As is so often the case, it is through the traveler’s local proxy, here the poet Mesihi, that the city opens up. Guided by this poet, this man very much in love with his visitor, Constantinople becomes a twilight and midnight and dawn city, nights of wine and melancholy, poetry that Michelangelo only half understands to be about “love, drunkenness and cruelty.” As night falls, evening after evening, Énard’s tone broadens, the perspective widening into a descriptive beauty that he denies in the austerity of daylight.
They head west, where the sun has disappeared, leaving a pink trail above the hills; they pass the grandiose mosque that Bayezid has just finished, surrounded by schools and caravanserais; they follow the crest a little, then go downhill before reaching the aqueduct built by some forgotten Caesar which bisects the city with its red-brick arches. There is a little square there, in front of a church dedicated to Saint Thomas; the view is magnificent. The fires on the Pera towers are lit; the Golden Horn is lost in the meanderings of dark fog and, to the east, the Bosphorus outlines a grey barrier dominated by the sombre shoulders of Santa Sophia, guardian of the gap that separates them from Asia.

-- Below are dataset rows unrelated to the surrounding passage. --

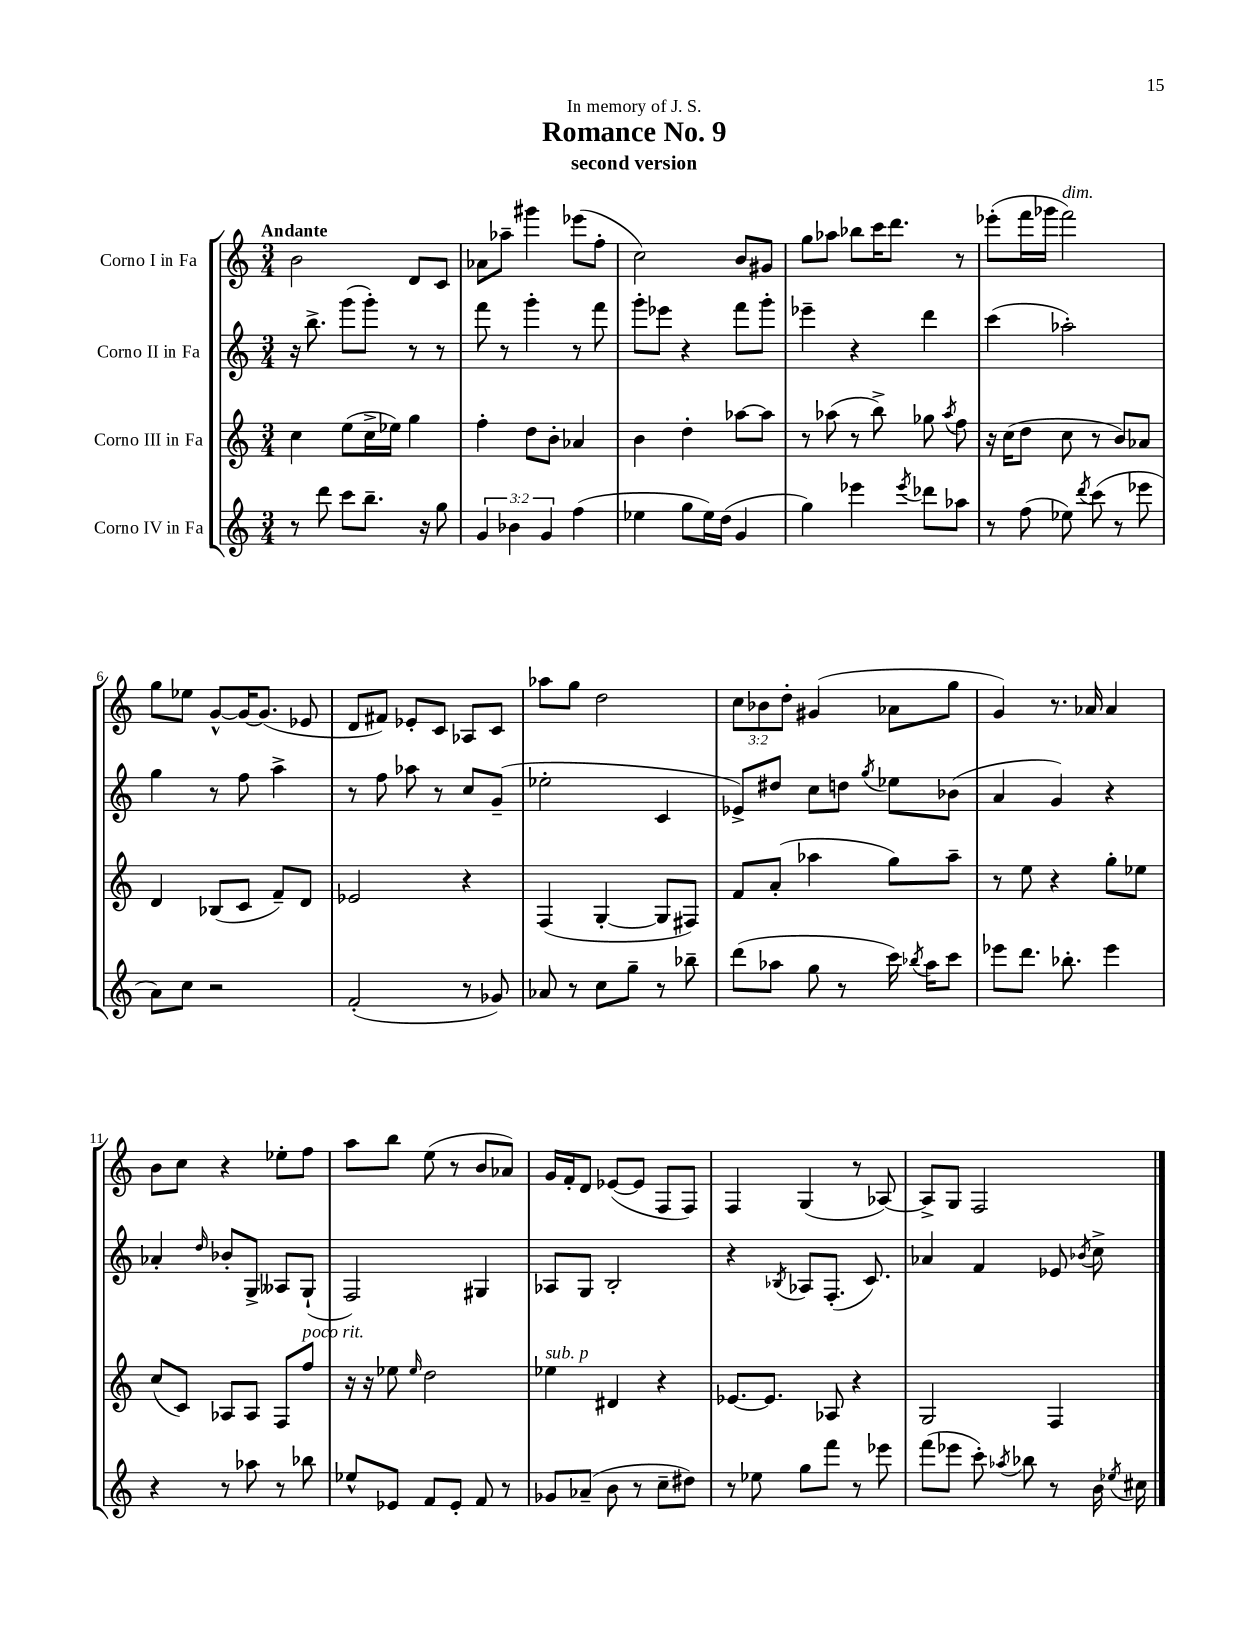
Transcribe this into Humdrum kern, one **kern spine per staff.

**kern	**kern	**kern	**kern
*staff4	*staff3	*staff2	*staff1
*clefG2	*clefG2	*clefG2	*clefG2
*k[]	*k[]	*k[]	*k[]
*M3/4	*M3/4	*M3/4	*M3/4
8r	4cc	16r	2b
.	.	8.bb^	.
8ddd	.	.	.
8ccc	(8ee	(8ggg	.
8.bb~	16cc^	8ggg')	.
.	16ee-)	.	.
.	4gg	8r	8d
16r	.	.	.
8gg	.	8r	8c
=	=	=	=
6g	4ff'	8fff	8a-
.	.	8r	8aa-~
6b-	.	.	.
.	8dd	4ggg'	4ggg#
6g	.	.	.
.	8b'	.	.
(4ff	4a-	8r	(8eee-
.	.	8fff	8ff'
=	=	=	=
4ee-	4b	8ggg'	2cc)
.	.	8eee-	.
8gg	4dd'	4r	.
16ee-)	.	.	.
(16dd	.	.	.
4g	[8aa-	8fff	8b
.	8aa-]	8ggg'	8g#
=	=	=	=
4gg)	8r	4eee-~	8gg
.	(8aa-	.	8aa-
4eee-	8r	4r	8bb-
.	8bb^)	.	16ccc
.	.	.	8.ddd
8qeee-	.	.	.
8ddd-	8gg-	4ddd	.
.	8qaa-	.	.
8aa-	8ff	.	8r
=	=	=	=
8r	16r	(4ccc	(8eee-'
.	(16cc	.	.
(8ff	8dd	.	16fff
.	.	.	16ggg-
8ee-)	8cc	2aa-')	2fff)
8qddd	.	.	.
(8ccc	8r	.	.
8r	8b)	.	.
8eee-	8a-	.	.
=	=	=	=
8a)	4d	4gg	8gg
8cc	.	.	8ee-
2r	(8B-	8r	[8g^^
.	8c	8ff	16g_
.	.	.	(8.g]
.	8f~)	4aa^	.
.	8d	.	8e-
=	=	=	=
(2f'	2e-	8r	8d
.	.	8ff	8f#)
.	.	8aa-	8e-'
.	.	8r	8c
8r	4r	8cc	8A-
8g-)	.	(8g~	8c
=	=	=	=
8a-	(4F	2ee-'	8aa-
8r	.	.	8gg
8cc	[4G'	.	2dd
8gg~	.	.	.
8r	8G]	4c	.
8bb-~	8F#)	.	.
=	=	=	=
(8ddd	8f	8e-^)	12cc
.	.	.	12b-
8aa-	(8a'	8dd#	.
.	.	.	12dd'
8gg	4aa-	8cc	(4g#
8r	.	8dd	.
.	.	8qgg	.
16ccc)	8gg)	8ee-	8a-
8qbb-	.	.	.
16aa-	.	.	.
8ccc	8aa-~	(8b-	8gg
=	=	=	=
8eee-	8r	4a	4g)
8.ddd	8ee	.	.
.	4r	4g)	8.r
8.bb-'	.	.	.
.	.	.	16a-
4eee-	8gg'	4r	4a-
.	8ee-	.	.
=	=	=	=
4r	(8cc	4a-'	8b
.	8c)	.	8cc
.	.	16qqdd	.
8r	8A-	8b-'	4r
8aa-	8A-	8G^	.
8r	8F	8A--	8ee-'
8bb-	8ff	(8G`	8ff
=	=	=	=
8ee-^^	16r	2F)	8aa
.	16r	.	.
8e-	8ee-	.	8bb
.	16qqee-	.	.
8f	2dd	.	(8ee
8e-'	.	.	8r
8f	.	4G#	8b
8r	.	.	8a-)
=	=	=	=
8g-	4ee-	8A-	16g
.	.	.	16f'
(8a-~	.	8G	8d
8b	4d#	2B'	([8e-
8r	.	.	8e-]
8cc~	4r	.	8F
8dd#)	.	.	8F)
=	=	=	=
8r	[8.e-	4r	4F
8ee-	.	.	.
.	8.e-]	.	.
.	.	8qB-	.
8gg	.	8A-	(4G
8fff	8A-	(8.F'	.
8r	4r	.	8r
.	.	8.c)	.
8eee-	.	.	[8A-)
=	=	=	=
(8fff	2G	4a-	8A-^]
8eee-	.	.	8G
8ccc')	.	4f	2F
8qaa-	.	.	.
8bb-	.	.	.
8r	4F	8e-	.
.	.	8qb-	.
16b	.	8cc^	.
8qee-	.	.	.
16cc#	.	.	.
==	==	==	==
*-	*-	*-	*-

It is at night, too, that Michelangelo encounters the voice that begins the novel, a dancer who moves furtively in and out of the story, occasionally a distant silhouette disappearing into shadows, in other moments supplanting the narrator to speak directly to the artist and, by extension, us. The tragedy of this figure, at times both man and woman, bears the emotional and moral core of the novel, propelling a breathless intrigue that carries Tell Them to its remarkable final act. “If you had breathed the madness of love into me,” the dancer says to a sleeping Michelangelo, unable to hear, we gather, even if he were awake, “perhaps we could both have saved ourselves.” A bridge goes up and a bridge comes down, and history records neither its creation nor its fall.
With Tell Them of Battles, Kings, and Elephants, Matthias Énard continues his role as a profound chronicler of loss, a scribe of the long, sad story of Europe’s relationship with Asia. The Western imagination, his texts insist, is only ever partially capable of accepting the difference of its neighbors. Even as the tragedies of history are spoken, the listeners are asleep. And yet, Énard remains optimistic, his novels a powerful reminder that the possibility for connection remains. “Beauty,” Énard writes, “comes from abandoning the refuge of the old forms for the uncertainty of the present.” Would so-called Western civilization more easily recognize its debt to points east, had the events of this novel transpired? Perhaps. But perhaps, uncertain, the lesson is worth learning all the same.